## [EXCERPTED TEXT]
--- Begin ---

Mobius aMUsements
Avi Peretz
njk at netvision.net.il
Mon May 7 00:40:06 CEST 2001
Hello, thanks for the explanation.
The sigma(n) has a higher dimensional version for example in A038999:
and if f(m,n) is the total number of sublattices of index n in Z^m the recursion
is:
f(m,n)=Sum d*f(m-1,d), d|n.
But I did not find in the database the higher dimensional version of phi+(n),
i.e the number of primitive sublattices of index n in Z^m for m>=3 .
Is there a familiar formula for this ?
Thanks,Avi
John Conway wrote:
> On Sat, 5 May 2001, Avi Peretz wrote:
>
> > Recently I contributed a comment about sequence A000203, which is sigma(n)
> > the sum of the divisors of n.
> > According to the reference of Lubotzky in sequence A000203:
> > [...]
> > The number of sublattices of index n in Z^2 is sigma(n).
>
> OK, let me think this out, by doing the case n = 4 (since almost
> certainly the problem is one of primitivity). I prefer to find the
> superlattices of index 4 (which is the same problem, by duality).

--- End ---

Records:
--- Begin ---

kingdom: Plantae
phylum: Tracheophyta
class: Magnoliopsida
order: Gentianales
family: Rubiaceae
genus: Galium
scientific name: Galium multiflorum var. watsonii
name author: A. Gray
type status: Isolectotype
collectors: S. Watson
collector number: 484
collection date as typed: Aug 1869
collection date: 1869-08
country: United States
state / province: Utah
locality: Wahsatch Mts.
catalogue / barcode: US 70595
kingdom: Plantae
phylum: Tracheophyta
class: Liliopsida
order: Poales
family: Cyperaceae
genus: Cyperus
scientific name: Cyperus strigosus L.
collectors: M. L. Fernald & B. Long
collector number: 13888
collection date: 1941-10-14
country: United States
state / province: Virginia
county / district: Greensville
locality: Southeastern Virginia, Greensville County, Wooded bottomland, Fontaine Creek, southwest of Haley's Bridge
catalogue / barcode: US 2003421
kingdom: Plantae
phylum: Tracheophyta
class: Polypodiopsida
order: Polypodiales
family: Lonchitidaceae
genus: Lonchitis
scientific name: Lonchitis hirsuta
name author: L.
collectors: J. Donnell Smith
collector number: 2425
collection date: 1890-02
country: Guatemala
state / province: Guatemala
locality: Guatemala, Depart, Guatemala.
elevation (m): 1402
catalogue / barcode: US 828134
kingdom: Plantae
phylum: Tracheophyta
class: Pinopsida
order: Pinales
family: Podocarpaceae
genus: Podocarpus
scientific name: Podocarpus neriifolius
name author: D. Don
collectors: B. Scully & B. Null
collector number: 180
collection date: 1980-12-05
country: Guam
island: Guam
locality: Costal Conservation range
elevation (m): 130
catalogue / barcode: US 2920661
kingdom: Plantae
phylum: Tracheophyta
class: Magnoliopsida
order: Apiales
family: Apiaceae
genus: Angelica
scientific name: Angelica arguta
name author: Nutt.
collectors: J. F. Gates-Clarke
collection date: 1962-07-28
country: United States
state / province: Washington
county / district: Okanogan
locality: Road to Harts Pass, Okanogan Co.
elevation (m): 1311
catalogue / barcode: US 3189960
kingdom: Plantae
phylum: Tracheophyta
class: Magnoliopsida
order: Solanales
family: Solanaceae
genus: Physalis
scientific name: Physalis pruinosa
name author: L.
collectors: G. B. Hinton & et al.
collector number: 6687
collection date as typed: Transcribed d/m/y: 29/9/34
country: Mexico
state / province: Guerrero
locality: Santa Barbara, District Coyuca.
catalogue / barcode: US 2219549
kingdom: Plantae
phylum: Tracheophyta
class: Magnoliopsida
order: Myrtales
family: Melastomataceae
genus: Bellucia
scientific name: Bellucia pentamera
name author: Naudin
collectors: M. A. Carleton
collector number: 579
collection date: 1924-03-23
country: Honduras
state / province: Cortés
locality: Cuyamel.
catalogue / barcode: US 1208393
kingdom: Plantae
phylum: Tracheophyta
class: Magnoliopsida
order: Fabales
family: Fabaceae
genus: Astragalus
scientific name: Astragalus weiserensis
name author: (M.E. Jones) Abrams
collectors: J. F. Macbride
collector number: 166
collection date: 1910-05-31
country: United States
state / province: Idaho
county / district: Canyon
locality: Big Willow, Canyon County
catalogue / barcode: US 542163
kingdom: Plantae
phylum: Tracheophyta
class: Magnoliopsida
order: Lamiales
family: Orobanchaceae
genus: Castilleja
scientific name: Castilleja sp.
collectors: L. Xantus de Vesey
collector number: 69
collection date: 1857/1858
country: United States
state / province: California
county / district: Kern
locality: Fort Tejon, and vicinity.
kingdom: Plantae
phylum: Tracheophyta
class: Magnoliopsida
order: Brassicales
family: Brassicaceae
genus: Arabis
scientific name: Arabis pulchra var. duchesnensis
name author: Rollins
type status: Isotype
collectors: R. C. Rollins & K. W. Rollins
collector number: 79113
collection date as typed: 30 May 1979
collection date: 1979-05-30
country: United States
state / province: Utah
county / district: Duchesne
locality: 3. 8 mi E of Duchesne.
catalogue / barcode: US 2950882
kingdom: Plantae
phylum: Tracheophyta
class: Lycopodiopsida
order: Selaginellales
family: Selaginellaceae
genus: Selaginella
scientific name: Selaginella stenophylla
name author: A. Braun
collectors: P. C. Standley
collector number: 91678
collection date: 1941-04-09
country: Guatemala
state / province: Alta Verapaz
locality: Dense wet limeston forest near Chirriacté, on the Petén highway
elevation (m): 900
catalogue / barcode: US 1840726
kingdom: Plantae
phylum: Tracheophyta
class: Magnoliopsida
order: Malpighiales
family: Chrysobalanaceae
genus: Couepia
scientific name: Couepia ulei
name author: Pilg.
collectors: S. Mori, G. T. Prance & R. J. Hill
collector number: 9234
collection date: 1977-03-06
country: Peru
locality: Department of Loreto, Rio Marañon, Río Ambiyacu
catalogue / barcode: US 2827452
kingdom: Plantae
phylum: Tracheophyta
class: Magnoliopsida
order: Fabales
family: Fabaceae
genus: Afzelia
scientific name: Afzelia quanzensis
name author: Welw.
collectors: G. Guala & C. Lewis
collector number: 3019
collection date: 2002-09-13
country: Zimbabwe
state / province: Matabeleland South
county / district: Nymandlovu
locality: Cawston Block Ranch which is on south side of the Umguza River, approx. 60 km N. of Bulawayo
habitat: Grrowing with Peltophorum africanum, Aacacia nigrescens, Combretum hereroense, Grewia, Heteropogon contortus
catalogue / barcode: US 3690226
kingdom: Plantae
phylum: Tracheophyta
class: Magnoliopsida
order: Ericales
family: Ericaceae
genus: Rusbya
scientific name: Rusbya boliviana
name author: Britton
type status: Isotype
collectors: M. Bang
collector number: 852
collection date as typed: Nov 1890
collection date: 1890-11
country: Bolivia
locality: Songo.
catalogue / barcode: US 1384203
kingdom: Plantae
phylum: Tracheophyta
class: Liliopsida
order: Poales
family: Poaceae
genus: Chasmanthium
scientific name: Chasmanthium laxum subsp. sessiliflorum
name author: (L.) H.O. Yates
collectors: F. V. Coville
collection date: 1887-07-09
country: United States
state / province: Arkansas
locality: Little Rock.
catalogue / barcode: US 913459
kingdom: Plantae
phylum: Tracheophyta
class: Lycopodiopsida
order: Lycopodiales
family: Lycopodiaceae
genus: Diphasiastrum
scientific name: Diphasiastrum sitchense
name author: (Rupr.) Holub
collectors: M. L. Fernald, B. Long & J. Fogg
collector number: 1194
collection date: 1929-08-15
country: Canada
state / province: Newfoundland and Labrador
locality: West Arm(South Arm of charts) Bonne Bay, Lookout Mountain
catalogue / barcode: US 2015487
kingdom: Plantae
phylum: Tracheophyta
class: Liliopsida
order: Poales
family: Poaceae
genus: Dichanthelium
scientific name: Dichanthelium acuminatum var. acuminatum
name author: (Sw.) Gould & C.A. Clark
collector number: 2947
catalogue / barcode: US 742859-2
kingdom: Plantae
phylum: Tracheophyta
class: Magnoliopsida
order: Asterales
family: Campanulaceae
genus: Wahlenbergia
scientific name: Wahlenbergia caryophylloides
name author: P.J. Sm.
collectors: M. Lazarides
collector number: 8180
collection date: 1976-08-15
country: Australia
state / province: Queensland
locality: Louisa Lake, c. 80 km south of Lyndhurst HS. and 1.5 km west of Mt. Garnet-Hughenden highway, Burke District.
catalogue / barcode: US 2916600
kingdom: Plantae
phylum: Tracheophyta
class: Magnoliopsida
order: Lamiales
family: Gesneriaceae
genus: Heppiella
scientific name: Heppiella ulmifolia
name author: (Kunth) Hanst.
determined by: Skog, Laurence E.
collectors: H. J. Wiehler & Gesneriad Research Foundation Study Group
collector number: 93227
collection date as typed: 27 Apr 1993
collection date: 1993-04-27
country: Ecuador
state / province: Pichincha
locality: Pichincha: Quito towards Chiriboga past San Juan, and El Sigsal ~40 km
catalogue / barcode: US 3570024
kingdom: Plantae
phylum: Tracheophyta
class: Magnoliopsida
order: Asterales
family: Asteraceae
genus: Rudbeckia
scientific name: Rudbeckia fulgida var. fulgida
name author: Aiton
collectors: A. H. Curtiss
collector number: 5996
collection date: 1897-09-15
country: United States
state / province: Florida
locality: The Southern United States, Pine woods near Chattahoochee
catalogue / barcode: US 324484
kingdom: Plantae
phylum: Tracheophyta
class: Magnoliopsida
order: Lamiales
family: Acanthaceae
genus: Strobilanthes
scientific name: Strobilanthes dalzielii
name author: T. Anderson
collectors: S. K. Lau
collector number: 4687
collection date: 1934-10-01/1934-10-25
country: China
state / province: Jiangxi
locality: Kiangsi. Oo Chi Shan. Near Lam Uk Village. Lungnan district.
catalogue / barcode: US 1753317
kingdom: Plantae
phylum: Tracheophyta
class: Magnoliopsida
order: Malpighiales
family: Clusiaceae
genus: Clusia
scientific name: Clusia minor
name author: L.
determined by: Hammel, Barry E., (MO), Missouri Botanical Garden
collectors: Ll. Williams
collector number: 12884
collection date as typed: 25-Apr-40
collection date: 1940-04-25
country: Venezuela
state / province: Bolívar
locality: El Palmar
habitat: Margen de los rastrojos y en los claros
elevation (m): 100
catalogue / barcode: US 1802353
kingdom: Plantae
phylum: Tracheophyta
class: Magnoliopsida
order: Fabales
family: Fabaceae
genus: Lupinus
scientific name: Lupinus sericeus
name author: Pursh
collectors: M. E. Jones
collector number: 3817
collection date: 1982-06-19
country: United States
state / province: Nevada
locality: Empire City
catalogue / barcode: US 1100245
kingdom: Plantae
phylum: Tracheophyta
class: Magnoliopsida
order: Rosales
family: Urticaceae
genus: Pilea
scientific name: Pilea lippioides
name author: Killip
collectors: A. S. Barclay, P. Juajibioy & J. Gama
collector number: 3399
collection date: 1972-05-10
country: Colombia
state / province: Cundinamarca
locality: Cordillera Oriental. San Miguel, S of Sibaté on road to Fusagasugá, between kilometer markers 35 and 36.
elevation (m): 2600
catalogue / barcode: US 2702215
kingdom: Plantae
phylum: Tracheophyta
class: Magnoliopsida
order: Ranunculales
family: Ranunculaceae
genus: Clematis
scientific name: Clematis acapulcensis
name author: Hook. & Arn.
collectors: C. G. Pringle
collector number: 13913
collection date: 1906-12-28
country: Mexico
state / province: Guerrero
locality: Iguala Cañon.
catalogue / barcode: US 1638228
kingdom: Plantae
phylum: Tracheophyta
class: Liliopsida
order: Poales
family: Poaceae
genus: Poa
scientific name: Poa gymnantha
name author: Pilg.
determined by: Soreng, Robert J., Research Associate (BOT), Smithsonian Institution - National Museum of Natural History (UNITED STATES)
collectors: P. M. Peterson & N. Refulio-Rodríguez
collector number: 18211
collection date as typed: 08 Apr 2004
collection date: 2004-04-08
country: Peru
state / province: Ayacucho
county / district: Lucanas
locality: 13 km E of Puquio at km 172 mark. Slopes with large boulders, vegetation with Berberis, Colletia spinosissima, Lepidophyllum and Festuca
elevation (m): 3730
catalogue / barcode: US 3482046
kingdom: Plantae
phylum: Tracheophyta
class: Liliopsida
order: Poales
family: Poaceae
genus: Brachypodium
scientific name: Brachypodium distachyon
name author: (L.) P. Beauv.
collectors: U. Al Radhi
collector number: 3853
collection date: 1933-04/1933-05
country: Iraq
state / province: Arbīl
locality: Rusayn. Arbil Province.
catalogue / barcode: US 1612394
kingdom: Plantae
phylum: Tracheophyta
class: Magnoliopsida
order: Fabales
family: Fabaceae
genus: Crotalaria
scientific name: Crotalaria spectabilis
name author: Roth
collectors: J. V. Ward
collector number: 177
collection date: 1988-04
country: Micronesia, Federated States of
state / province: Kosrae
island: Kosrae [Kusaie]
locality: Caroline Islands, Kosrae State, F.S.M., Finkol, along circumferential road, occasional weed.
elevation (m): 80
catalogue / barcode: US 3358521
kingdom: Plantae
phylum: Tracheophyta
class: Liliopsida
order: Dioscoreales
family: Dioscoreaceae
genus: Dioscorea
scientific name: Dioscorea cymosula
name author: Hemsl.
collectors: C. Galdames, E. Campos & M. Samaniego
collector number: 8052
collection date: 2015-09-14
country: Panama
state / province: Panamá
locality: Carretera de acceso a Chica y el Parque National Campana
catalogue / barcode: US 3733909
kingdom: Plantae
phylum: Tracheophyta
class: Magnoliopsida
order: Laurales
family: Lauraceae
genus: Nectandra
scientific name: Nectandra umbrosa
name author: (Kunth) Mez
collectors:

--- End ---

## [TASK REQUIREMENTS]
- A) List every person named in the message about sublattices of Z^m.
- B) Resume the message about sublattices of Z^m from the point at which it stops.

## [FINAL RESULTS]
- A) Avi Peretz, John Conway, Lubotzky

- B)
>
> Such a thing is got from <e,f> by adjoining a vector v which
> is of order 4 modulo <e,f>, or alternatively by adjoining two
> independent vectors of order 2 theremodulo.
>
> In the first case, the vector can be chosen to be ae+bf,
> where a,b are in {0,1/4,1/2,3/4} and at least one has
> denominator 4. This gives the possibilities for (a,b):
>
> (1/4,0) <--> (3/4,0)
> (1/4,1/4) <--> (3/4,3/4)
> (1/4,1/2) <--> (3/4,1/2)
> (1/4,3/4) <--> (3/4,1/4)
> (0,1/4) <--> (0,3/4)
> (1/2,1/4) <--> (1/2,3/4)
>
> which I've grouped in the pairs that give the same lattice.
>
> In the second case, the generators are any two of
>
> (1/2,0),(0,1/2),(1/2,1/2)
>
> and since they generate the third, there's only one lattice.
>
> So we get 7 = sigma(4) lattices of index 4 in all,
> of which 6 = phi+(4) are primitive.
>
> I did all this just to "remind myself" what the answer was,
> but it should be easy to prove: let me try...
>
> Yes, the sigma case at least is easy. Namely we can suppose
> that the first vector has the form (1/k,*) for some divisor
> k of n, and then that the second has form (0,1/l) for
> the complementary divisor l. The number of possibilities
> for * is d(l) (since they can be reduced mod 1/l), which
> gives the total answer.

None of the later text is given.